Source information:
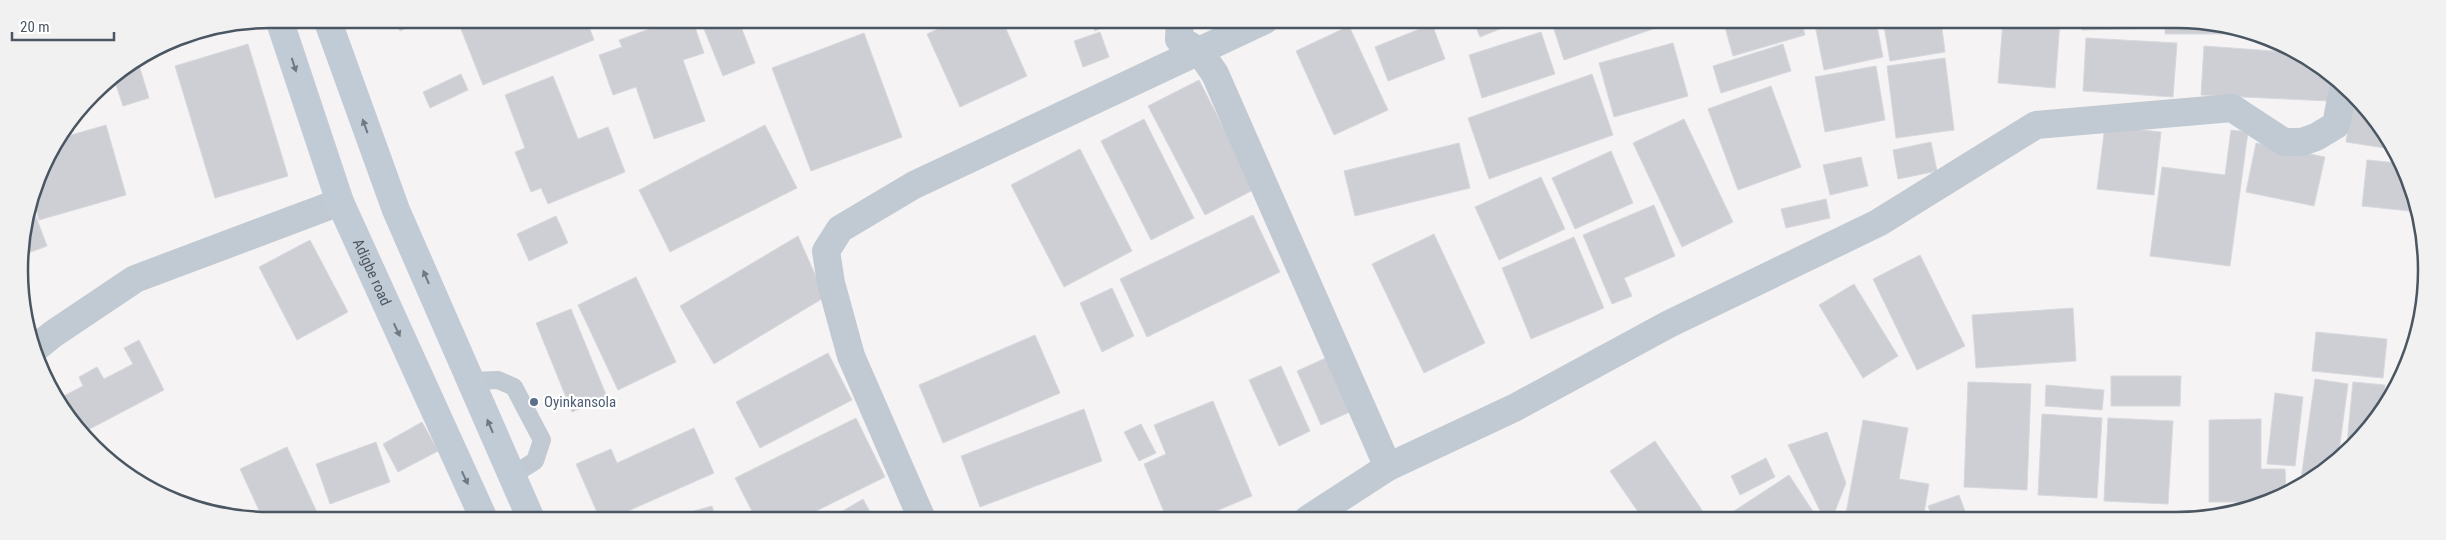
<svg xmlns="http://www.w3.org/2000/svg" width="2446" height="540" viewBox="0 0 2446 540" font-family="'Roboto Condensed',sans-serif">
<rect width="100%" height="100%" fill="#f5f3f3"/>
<g fill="#cdcfd5" stroke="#d7d9de">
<polygon points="394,19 424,19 400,31"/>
<polygon points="457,19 586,19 594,40 483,85"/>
<polygon points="677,19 692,19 704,53 683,60 705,121 654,139 636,87 613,95 599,55 622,47 619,40"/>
<polygon points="700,19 738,19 755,63 723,76"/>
<polygon points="958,20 1002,20 1027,76 960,107 927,34"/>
<polygon points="1089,20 1117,20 1095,31"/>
<polygon points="1473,20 1522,20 1480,37"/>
<polygon points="1551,20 1666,20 1667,24 1564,60"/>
<polygon points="1723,20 1801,20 1805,35 1733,56"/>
<polygon points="1814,20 1876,21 1883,57 1824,70"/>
<polygon points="1883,21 1941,21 1945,52 1890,61"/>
<polygon points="2003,21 2060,21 2055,88 1998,83"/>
<polygon points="2082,21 2154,21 2154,28 2082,30"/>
<polygon points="2165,21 2209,21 2223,26 2223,34 2165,34"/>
<polygon points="1432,24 1445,59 1388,81 1375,47"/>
<polygon points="239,25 166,51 164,44 174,38"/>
<polygon points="1349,26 1388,110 1334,135 1296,51"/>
<polygon points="1100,32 1109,57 1083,67 1074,41"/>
<polygon points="1541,32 1555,74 1482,98 1469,55"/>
<polygon points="864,33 902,137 811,171 772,68"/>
<polygon points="2086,38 2177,43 2173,97 2083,91"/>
<polygon points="1673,43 1688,96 1614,117 1599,63"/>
<polygon points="248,44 288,176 215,198 175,66"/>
<polygon points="1783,44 1791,71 1721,93 1713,66"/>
<polygon points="2204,46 2302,53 2330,77 2328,101 2201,95"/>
<polygon points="1945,58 1954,130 1896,138 1887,66"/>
<polygon points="138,62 149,98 123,106 113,76"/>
<polygon points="1876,66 1885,120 1825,132 1815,77"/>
<polygon points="461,74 468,90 430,108 423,92"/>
<polygon points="1592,74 1613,135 1489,179 1468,118"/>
<polygon points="553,76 578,139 608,127 625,172 548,204 541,188 531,192 515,152 525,148 505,95"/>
<polygon points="1199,80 1255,189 1205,215 1148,106"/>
<polygon points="1771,86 1801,167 1738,190 1708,109"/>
<polygon points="2353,98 2376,117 2391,149 2346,142"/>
<polygon points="1144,119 1194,218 1151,240 1101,141"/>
<polygon points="1684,119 1733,222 1682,247 1633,143"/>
<polygon points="106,125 126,195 39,220 34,200 45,159 61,138"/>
<polygon points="765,125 797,188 670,252 639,190"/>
<polygon points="2105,126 2161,132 2154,195 2097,189"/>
<polygon points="2231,130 2248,132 2230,266 2150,256 2162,167 2225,175"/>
<polygon points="1931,142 1937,171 1898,179 1893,150"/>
<polygon points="1459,143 1470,188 1355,216 1344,171"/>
<polygon points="2256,143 2325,157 2314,206 2246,192"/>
<polygon points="1080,149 1132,251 1064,287 1011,185"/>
<polygon points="1611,151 1633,203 1575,229 1552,178"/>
<polygon points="1861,157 1868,186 1830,195 1823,165"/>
<polygon points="2367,160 2398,163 2419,205 2419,212 2362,206"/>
<polygon points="1541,177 1565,229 1499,260 1475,207"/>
<polygon points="1826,199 1830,218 1786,228 1781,209"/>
<polygon points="1654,205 1675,256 1624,278 1632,296 1612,304 1583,235"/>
<polygon points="32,206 47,246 20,256 19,253"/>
<polygon points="1253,215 1280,272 1147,337 1120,279"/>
<polygon points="556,216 568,243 529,261 517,234"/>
<polygon points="1434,234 1485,343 1424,373 1372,264"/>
<polygon points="798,236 825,297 714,364 680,306"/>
<polygon points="1574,237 1604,308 1531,339 1502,268"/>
<polygon points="310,240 348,312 297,340 259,267"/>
<polygon points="1920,255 1965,346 1917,370 1873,279"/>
<polygon points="636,277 676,362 618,390 578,305"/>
<polygon points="1854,284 1898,356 1863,378 1819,305"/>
<polygon points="1112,288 1134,336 1102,352 1080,303"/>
<polygon points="2073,308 2076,361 1976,368 1972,315"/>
<polygon points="571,309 607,397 572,412 536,323"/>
<polygon points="2316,332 2387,339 2383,378 2312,371"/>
<polygon points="1035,335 1060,393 943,443 919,385"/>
<polygon points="139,340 164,390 82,433 71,423 58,399 83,386 79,377 97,367 104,379 133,364 124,348"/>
<polygon points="828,353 852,400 760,448 736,402"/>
<polygon points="1328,357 1352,411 1321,425 1297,371"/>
<polygon points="1281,366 1310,431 1279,446 1249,380"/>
<polygon points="2111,376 2181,376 2180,406 2111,406"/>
<polygon points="2315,379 2348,384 2338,459 2300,486"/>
<polygon points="1968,382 2031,384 2027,490 1964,487"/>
<polygon points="2353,382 2385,385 2383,407 2353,448 2346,453"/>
<polygon points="2046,385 2104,390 2102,410 2045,406"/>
<polygon points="2275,393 2303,397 2295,466 2267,464"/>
<polygon points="1213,401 1252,496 1197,519 1167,519 1144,464 1166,454 1154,425"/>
<polygon points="1084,409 1102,461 980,507 961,456"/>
<polygon points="2042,414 2102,418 2097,498 2038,495"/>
<polygon points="856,418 885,477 800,519 756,519 735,478"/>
<polygon points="2108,418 2173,421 2168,504 2104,501"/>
<polygon points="2261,419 2261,469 2285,469 2286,496 2265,502 2209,502 2209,420"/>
<polygon points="1863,420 1908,428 1899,479 1929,484 1923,519 1845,519"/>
<polygon points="422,422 438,451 398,472 383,444"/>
<polygon points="1141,424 1156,453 1139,461 1124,432"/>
<polygon points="694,428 714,473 610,519 600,519 576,464 611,449 617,463"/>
<polygon points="1827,432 1846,483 1832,519 1824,519 1788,445"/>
<polygon points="1655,441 1708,519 1643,519 1610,471"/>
<polygon points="376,442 390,482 330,504 316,464"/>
<polygon points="287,447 320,519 263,519 240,469"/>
<polygon points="1766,458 1775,477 1740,495 1731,476"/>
<polygon points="1789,475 1818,519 1735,519 1731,513"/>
<polygon points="1959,495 1968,519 1933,519 1928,506"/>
<polygon points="863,499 874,519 829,519"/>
<polygon points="712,506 716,519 666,519"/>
</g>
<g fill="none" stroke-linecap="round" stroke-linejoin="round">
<polyline stroke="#c1cad2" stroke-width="18" points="470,381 498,380 514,387 542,440 535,461 511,476"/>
<g stroke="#c1cad2" stroke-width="28">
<polyline points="1180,20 1179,39 1200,52 1215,74 1388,467"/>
<polyline points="32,351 53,334 135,279 340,202"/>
<polyline points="922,519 851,356 831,283 826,251 840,229 914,185 1265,20"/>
<polyline points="1308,519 1388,467 1514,408 1669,324 1878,223 2036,125 2232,108 2284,142 2302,142 2316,137 2336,125 2343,88"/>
</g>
<g stroke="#c1cbd6" stroke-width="28">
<path id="s1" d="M279,19L340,202L484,519"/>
<polyline points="327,19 396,210 531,519"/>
</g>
</g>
<defs><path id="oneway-solid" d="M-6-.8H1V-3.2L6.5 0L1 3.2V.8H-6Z" transform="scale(1.25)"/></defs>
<g fill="#6e7984">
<use href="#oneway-solid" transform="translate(294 65) rotate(72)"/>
<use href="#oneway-solid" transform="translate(365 126) rotate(-110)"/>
<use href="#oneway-solid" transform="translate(426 277) rotate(-113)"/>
<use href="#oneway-solid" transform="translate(397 330) rotate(65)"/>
<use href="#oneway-solid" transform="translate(490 426) rotate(-113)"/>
<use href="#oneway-solid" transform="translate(465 478) rotate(65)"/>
</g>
<circle fill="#5c6f8a" stroke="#fff" stroke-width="2" cx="534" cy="402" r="5"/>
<g text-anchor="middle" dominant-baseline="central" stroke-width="4.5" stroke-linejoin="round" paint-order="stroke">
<g font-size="15" fill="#4a5661" stroke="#fff">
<text stroke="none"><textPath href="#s1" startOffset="270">Adigbe road</textPath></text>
</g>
<g font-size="15" fill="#4e5e75" stroke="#fff" text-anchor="start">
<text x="544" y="402">Oyinkansola</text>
</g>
</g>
<path d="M0 0H2446V540H0ZM270 28H2176A242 242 0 0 1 2418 270V270A242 242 0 0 1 2176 512H270A242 242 0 0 1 28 270V270A242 242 0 0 1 270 28Z" fill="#f1f1f2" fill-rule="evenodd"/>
<path fill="none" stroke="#4a5661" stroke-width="2.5" d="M270 28H2176A242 242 0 0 1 2418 270V270A242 242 0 0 1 2176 512H270A242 242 0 0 1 28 270V270A242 242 0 0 1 270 28Z"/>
<path d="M12 32v8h102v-8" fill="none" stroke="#4a5661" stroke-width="2.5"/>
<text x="20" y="32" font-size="15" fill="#4a5661" stroke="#ffffff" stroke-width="4" paint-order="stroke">20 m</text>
</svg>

Problem: State the number of lines in the records above that contain the string "round", and give nothing else.

Task output: 2